Stalking Awareness Month observed in Randolph County

The Inter-Mountain photo by Tim MacVean Members of several local agencies gather at Elkins City Hall Wednesday as Elkins Mayor Van Broughton signs a proclamation designating January as National Stalking Awareness Month. Front row, from left, are Michael Parker, Randolph County Prosecuting Attorney; Broughton; and Tekoa Jones, Women’s Aid in Crisis prevention educator. Back row, from left, are R.W. Belt, Elkins Police Department 1st Sgt.; Margot Evick, Tucker-Randolph Child Advocacy Center executive director; Debbie Stalnaker Riddlebarger, WAIC shelter manager; Anita Lockett, Jean Poling and Renee Yokum, WAIC representatives; and Tammie Rizzio, Youth Health Services, Inc., executive co-director.

ELKINS — January marks the 15th National Stalking Awareness Month, an annual call to action to recognize and respond to the serious crime of stalking.

It is critical to raise the issue of stalking as its own form of gender-based violence as well as a crime that frequently predicts and co-occurs with physical and sexual assault.

Stalking impacts over one in six women and one in 17 men in the United States, yet, despite the prevalence and impacts, many victims and criminal justice professionals underestimate its danger and urgency.

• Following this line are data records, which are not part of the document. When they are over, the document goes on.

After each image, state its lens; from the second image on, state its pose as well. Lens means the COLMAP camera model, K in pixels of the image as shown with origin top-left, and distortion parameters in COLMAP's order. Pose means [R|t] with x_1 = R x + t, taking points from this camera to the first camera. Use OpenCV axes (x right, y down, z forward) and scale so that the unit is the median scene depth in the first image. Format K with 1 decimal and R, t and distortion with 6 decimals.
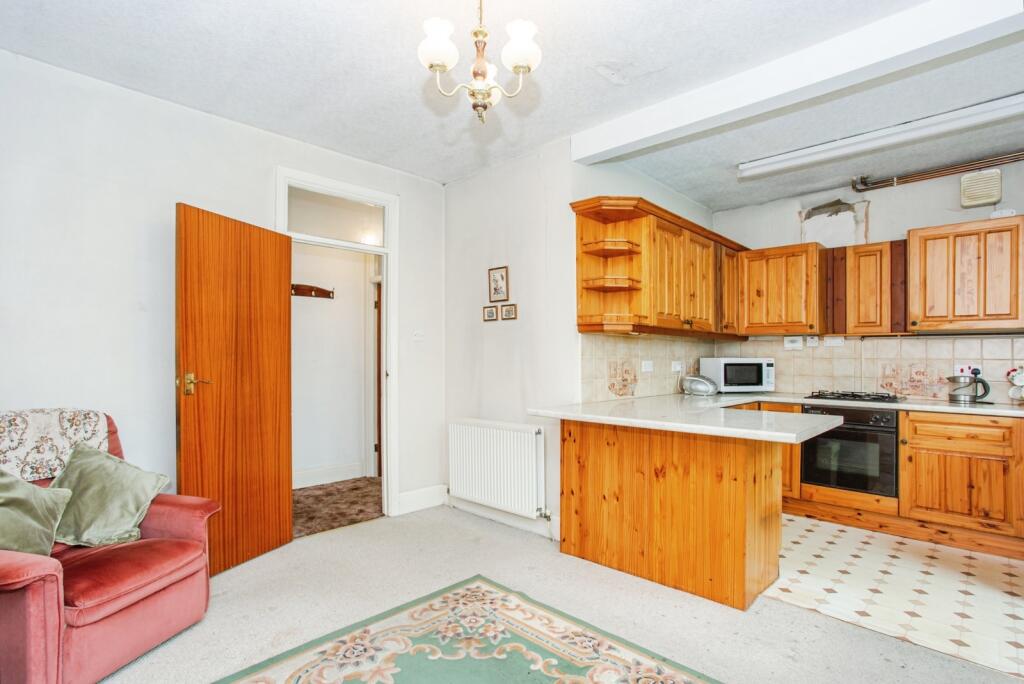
lens RADIAL K [[500.6, 0, 512.8], [0, 500.6, 356.8], [0, 0, 1]] dist [0.000001, 0.000204]
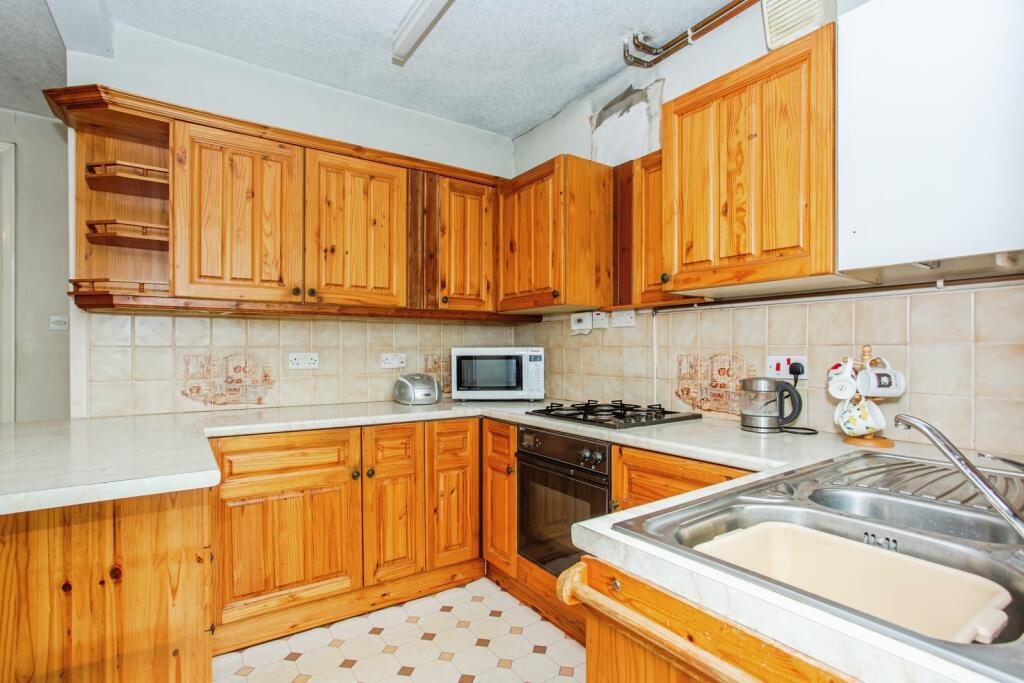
lens RADIAL K [[504.6, 0, 512.0], [0, 504.6, 341.5], [0, 0, 1]] dist [0.000946, 0.000134]
pose [[0.976872, -0.010838, -0.213551, 0.682239], [0.006273, 0.999737, -0.022045, 0.010102], [0.213733, 0.020196, 0.976683, 0.400846]]
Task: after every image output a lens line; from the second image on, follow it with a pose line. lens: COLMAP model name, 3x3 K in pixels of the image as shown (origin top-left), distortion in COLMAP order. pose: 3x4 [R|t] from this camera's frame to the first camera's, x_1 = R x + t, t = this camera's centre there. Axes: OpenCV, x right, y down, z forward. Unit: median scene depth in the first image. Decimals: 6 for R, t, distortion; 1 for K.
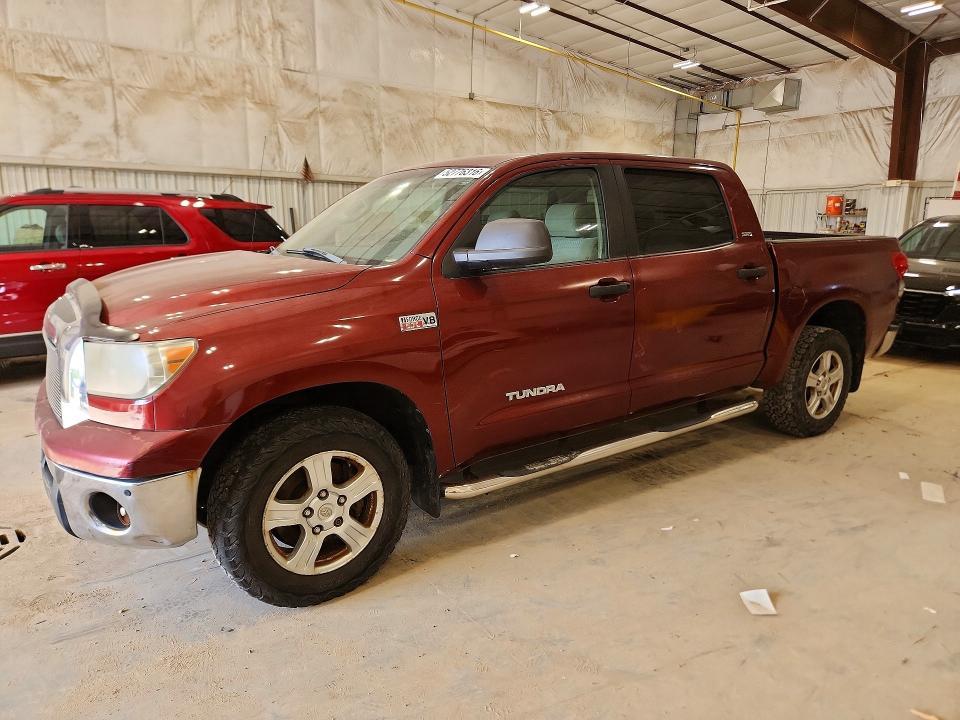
lens RADIAL K [[644.6, 0, 477.1], [0, 644.6, 359.5], [0, 0, 1]] dist [0.044909, -0.039963]
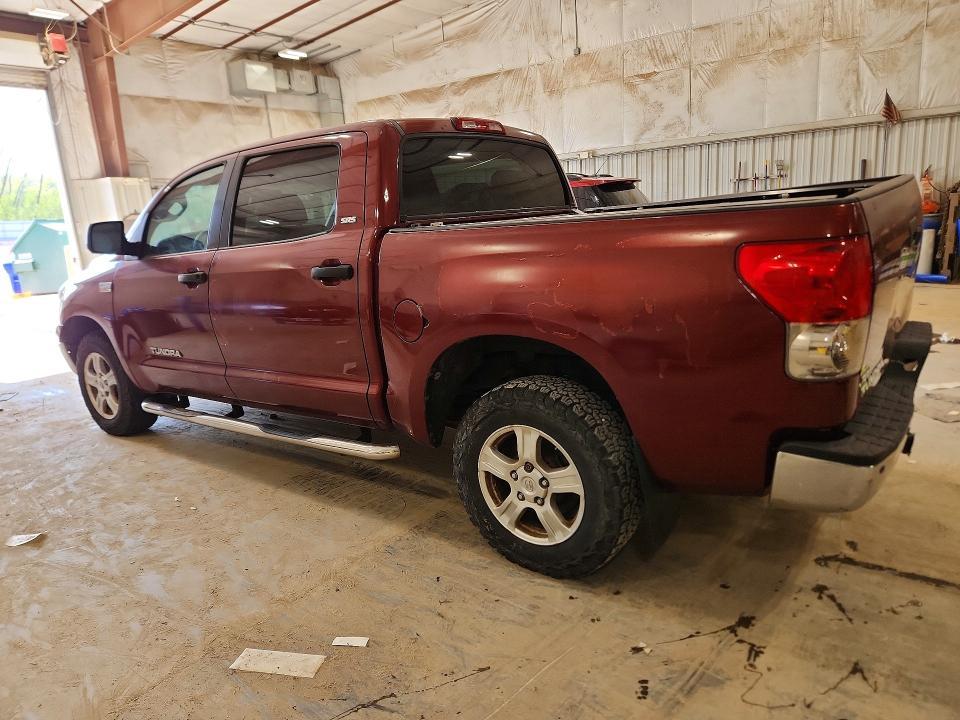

Stalking is defined as a pattern of behavior directed at a specific person that causes fear.

Many stalking victims experience being followed, approached, monitored and/or threatened — including through various forms of technology.

Victims and survivors often suffer anxiety, social dysfunction and severe depression as a result of their victimization, and may lose time from work and/or move.

Stalking is a terrifying and psychologically harmful crime in its own right as well as a predictor of potentially lethal violence: in 85 percent of cases where an intimate partner (i.e. husband or boyfriend) attempted to murder his female partner, stalking preceded the attack.

Stalking is a crime in all 50 states, the United States Territories and the District of Columbia, but can be difficult to recognize and prosecute in a system designed to respond to singular incidents rather than the series of acts that constitutes stalking.

National Stalking Awareness Month’s theme — “Stalking: Know it. Name it. Stop it.” — is a call to action for everyone in Randolph County and across the country. While police and victim-serving professionals are critical, the reality is the vast majority of the victims tell friends or family about the stalking first.

Women’s Aid in Crisis is available to provide community education on stalking, direct services that include civil legal, shelter crisis intervention and emotional support, and information to victims of stalking.